- Records for the exercise
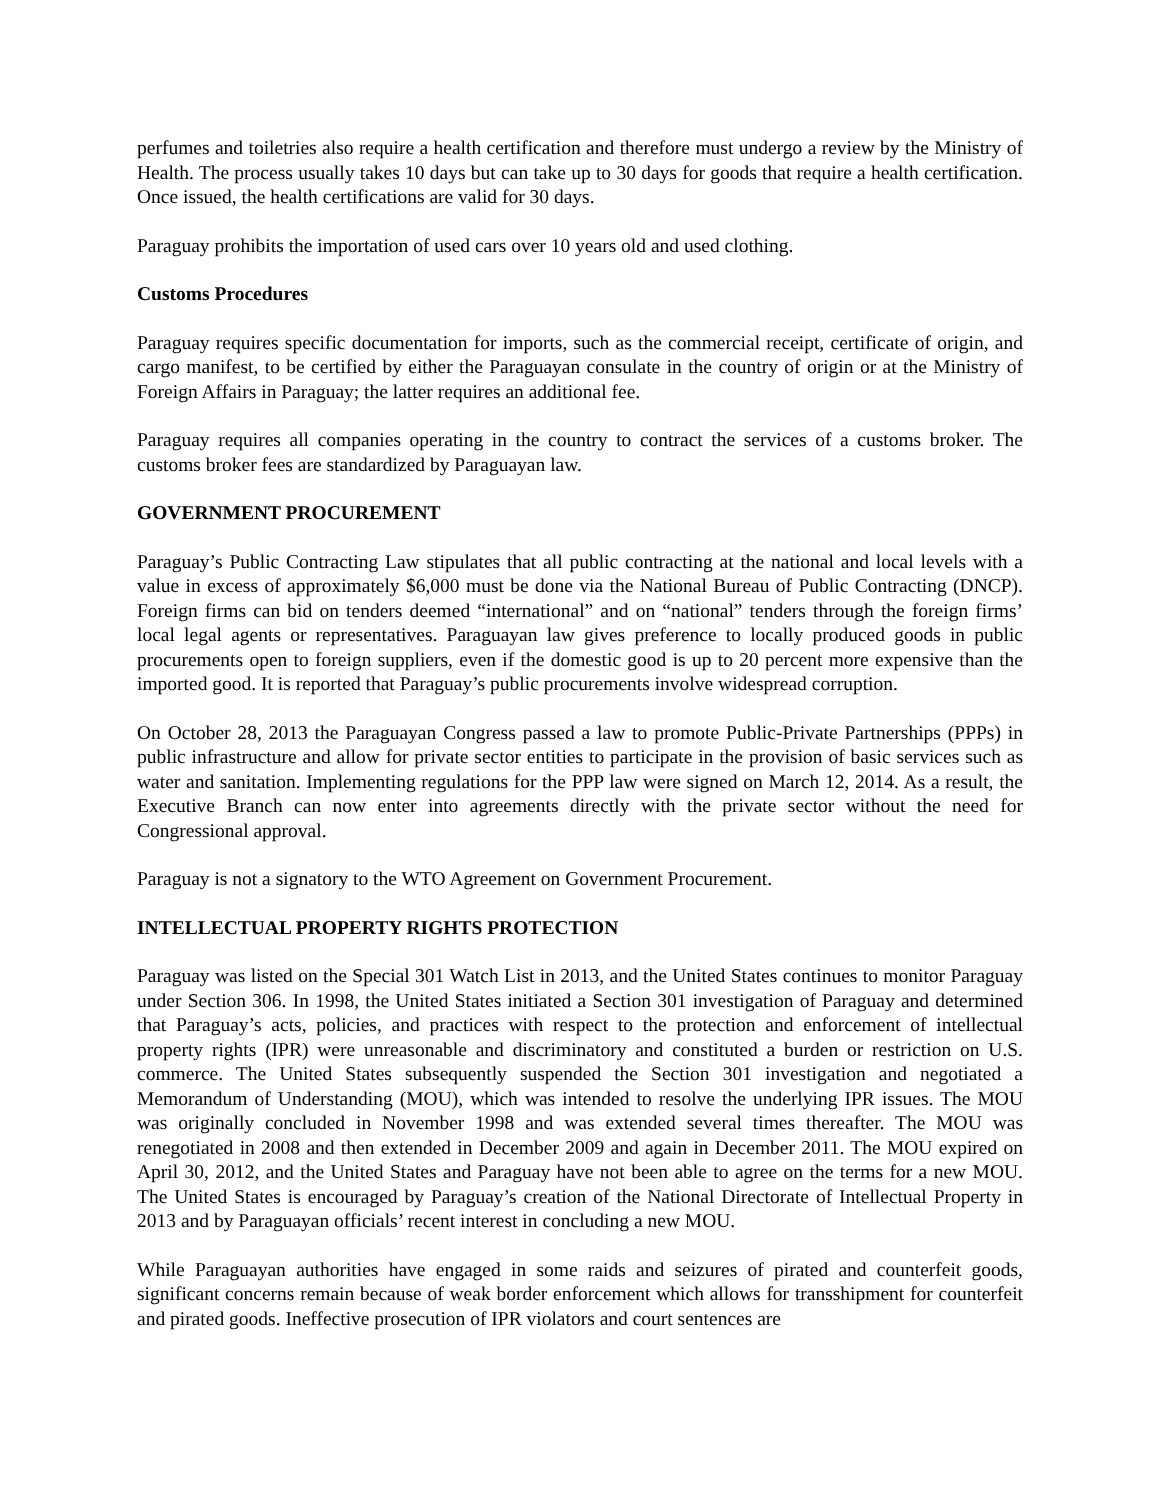perfumes and toiletries also require a health certification and therefore must undergo a review by the Ministry of Health. The process usually takes 10 days but can take up to 30 days for goods that require a health certification. Once issued, the health certifications are valid for 30 days.
Paraguay prohibits the importation of used cars over 10 years old and used clothing.
Customs Procedures
Paraguay requires specific documentation for imports, such as the commercial receipt, certificate of origin, and cargo manifest, to be certified by either the Paraguayan consulate in the country of origin or at the Ministry of Foreign Affairs in Paraguay; the latter requires an additional fee.
Paraguay requires all companies operating in the country to contract the services of a customs broker. The customs broker fees are standardized by Paraguayan law.
GOVERNMENT PROCUREMENT
Paraguay’s Public Contracting Law stipulates that all public contracting at the national and local levels with a value in excess of approximately $6,000 must be done via the National Bureau of Public Contracting (DNCP). Foreign firms can bid on tenders deemed “international” and on “national” tenders through the foreign firms’ local legal agents or representatives. Paraguayan law gives preference to locally produced goods in public procurements open to foreign suppliers, even if the domestic good is up to 20 percent more expensive than the imported good. It is reported that Paraguay’s public procurements involve widespread corruption.
On October 28, 2013 the Paraguayan Congress passed a law to promote Public-Private Partnerships (PPPs) in public infrastructure and allow for private sector entities to participate in the provision of basic services such as water and sanitation. Implementing regulations for the PPP law were signed on March 12, 2014. As a result, the Executive Branch can now enter into agreements directly with the private sector without the need for Congressional approval.
Paraguay is not a signatory to the WTO Agreement on Government Procurement.
INTELLECTUAL PROPERTY RIGHTS PROTECTION
Paraguay was listed on the Special 301 Watch List in 2013, and the United States continues to monitor Paraguay under Section 306. In 1998, the United States initiated a Section 301 investigation of Paraguay and determined that Paraguay’s acts, policies, and practices with respect to the protection and enforcement of intellectual property rights (IPR) were unreasonable and discriminatory and constituted a burden or restriction on U.S. commerce. The United States subsequently suspended the Section 301 investigation and negotiated a Memorandum of Understanding (MOU), which was intended to resolve the underlying IPR issues. The MOU was originally concluded in November 1998 and was extended several times thereafter. The MOU was renegotiated in 2008 and then extended in December 2009 and again in December 2011. The MOU expired on April 30, 2012, and the United States and Paraguay have not been able to agree on the terms for a new MOU. The United States is encouraged by Paraguay’s creation of the National Directorate of Intellectual Property in 2013 and by Paraguayan officials’ recent interest in concluding a new MOU.
While Paraguayan authorities have engaged in some raids and seizures of pirated and counterfeit goods, significant concerns remain because of weak border enforcement which allows for transshipment for counterfeit and pirated goods. Ineffective prosecution of IPR violators and court sentences are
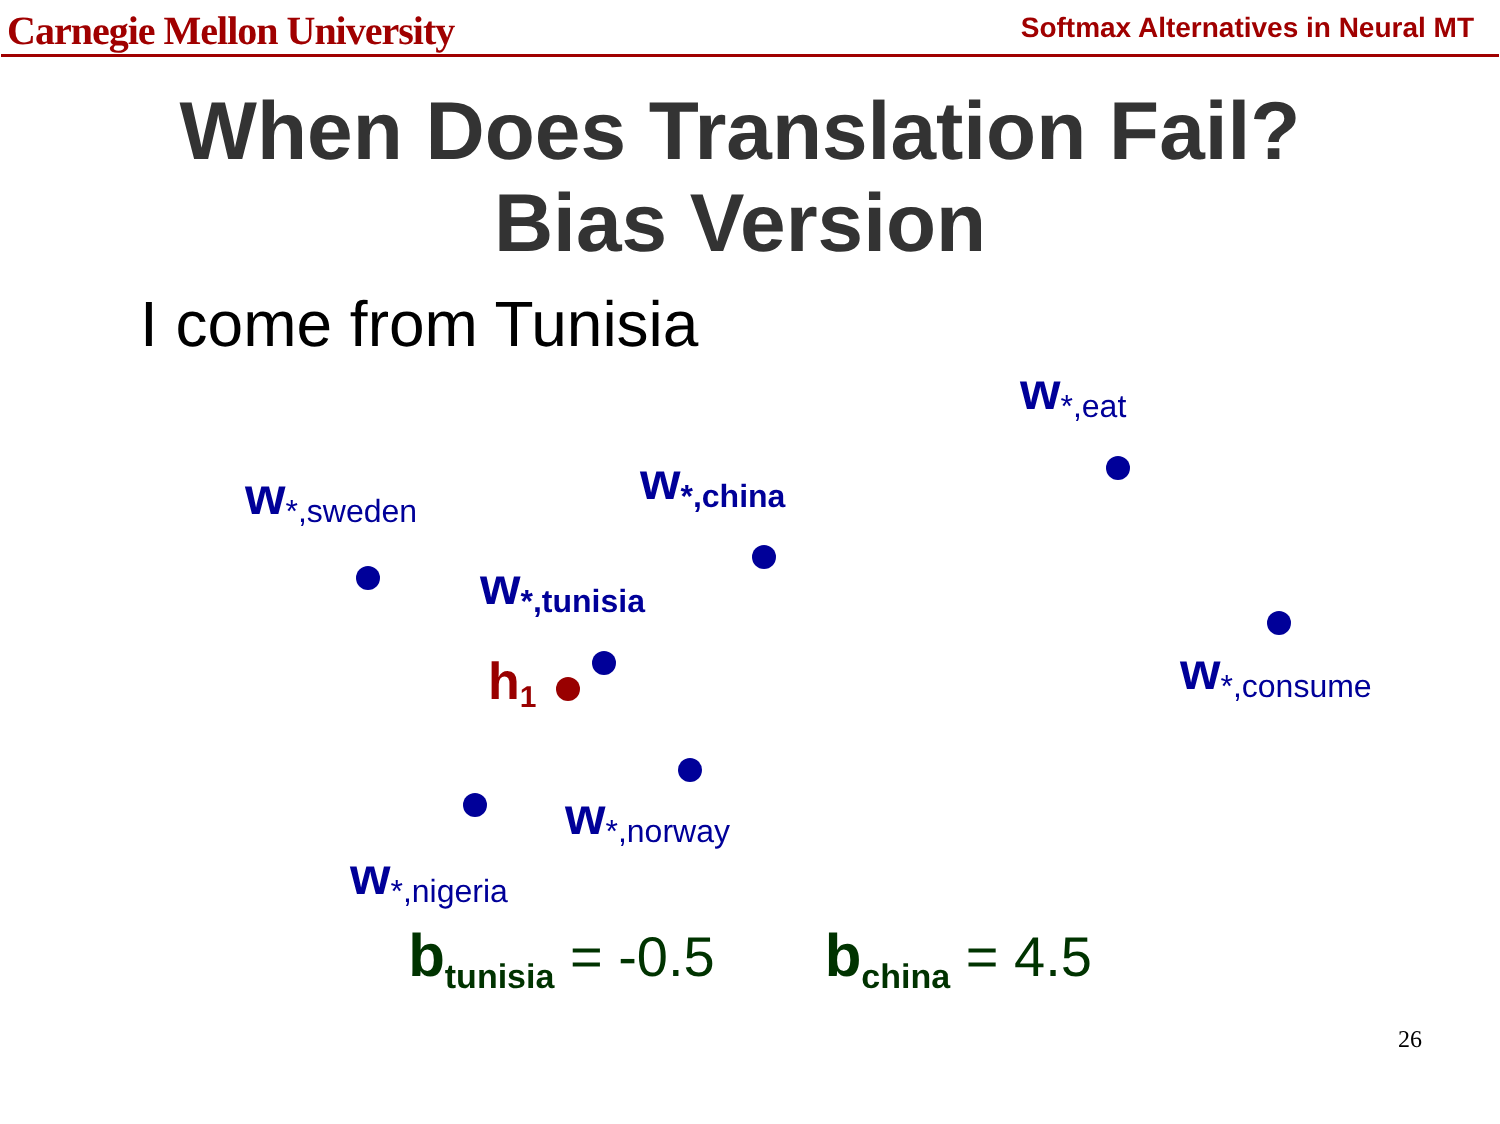Carnegie Mellon University Softmax Alternatives in Neural MT
When Does Translation Fail?
Bias Version
I come from Tunisia
w<sub>*,eat</sub>
w<sub>*,sweden</sub> w<sub>*,china</sub>
w<sub>*,tunisia</sub>
h<sub>1</sub> w<sub>*,consume</sub>
w<sub>*,norway</sub>
w<sub>*,nigeria</sub>
b<sub>tunisia</sub> = -0.5 b<sub>china</sub> = 4.5
26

- What this task involves
From the material above, print everything exactly except the pictures.

- Expected answer
perfumes and toiletries also require a health certification and therefore must undergo a review by the Ministry of Health. The process usually takes 10 days but can take up to 30 days for goods that require a health certification. Once issued, the health certifications are valid for 30 days.
Paraguay prohibits the importation of used cars over 10 years old and used clothing.
Customs Procedures
Paraguay requires specific documentation for imports, such as the commercial receipt, certificate of origin, and cargo manifest, to be certified by either the Paraguayan consulate in the country of origin or at the Ministry of Foreign Affairs in Paraguay; the latter requires an additional fee.
Paraguay requires all companies operating in the country to contract the services of a customs broker. The customs broker fees are standardized by Paraguayan law.
GOVERNMENT PROCUREMENT
Paraguay’s Public Contracting Law stipulates that all public contracting at the national and local levels with a value in excess of approximately $6,000 must be done via the National Bureau of Public Contracting (DNCP). Foreign firms can bid on tenders deemed “international” and on “national” tenders through the foreign firms’ local legal agents or representatives. Paraguayan law gives preference to locally produced goods in public procurements open to foreign suppliers, even if the domestic good is up to 20 percent more expensive than the imported good. It is reported that Paraguay’s public procurements involve widespread corruption.
On October 28, 2013 the Paraguayan Congress passed a law to promote Public-Private Partnerships (PPPs) in public infrastructure and allow for private sector entities to participate in the provision of basic services such as water and sanitation. Implementing regulations for the PPP law were signed on March 12, 2014. As a result, the Executive Branch can now enter into agreements directly with the private sector without the need for Congressional approval.
Paraguay is not a signatory to the WTO Agreement on Government Procurement.
INTELLECTUAL PROPERTY RIGHTS PROTECTION
Paraguay was listed on the Special 301 Watch List in 2013, and the United States continues to monitor Paraguay under Section 306. In 1998, the United States initiated a Section 301 investigation of Paraguay and determined that Paraguay’s acts, policies, and practices with respect to the protection and enforcement of intellectual property rights (IPR) were unreasonable and discriminatory and constituted a burden or restriction on U.S. commerce. The United States subsequently suspended the Section 301 investigation and negotiated a Memorandum of Understanding (MOU), which was intended to resolve the underlying IPR issues. The MOU was originally concluded in November 1998 and was extended several times thereafter. The MOU was renegotiated in 2008 and then extended in December 2009 and again in December 2011. The MOU expired on April 30, 2012, and the United States and Paraguay have not been able to agree on the terms for a new MOU. The United States is encouraged by Paraguay’s creation of the National Directorate of Intellectual Property in 2013 and by Paraguayan officials’ recent interest in concluding a new MOU.
While Paraguayan authorities have engaged in some raids and seizures of pirated and counterfeit goods, significant concerns remain because of weak border enforcement which allows for transshipment for counterfeit and pirated goods. Ineffective prosecution of IPR violators and court sentences are
Carnegie Mellon University Softmax Alternatives in Neural MT
When Does Translation Fail?
Bias Version
I come from Tunisia
w<sub>*,eat</sub>
w<sub>*,sweden</sub> w<sub>*,china</sub>
w<sub>*,tunisia</sub>
h<sub>1</sub> w<sub>*,consume</sub>
w<sub>*,norway</sub>
w<sub>*,nigeria</sub>
b<sub>tunisia</sub> = -0.5 b<sub>china</sub> = 4.5
26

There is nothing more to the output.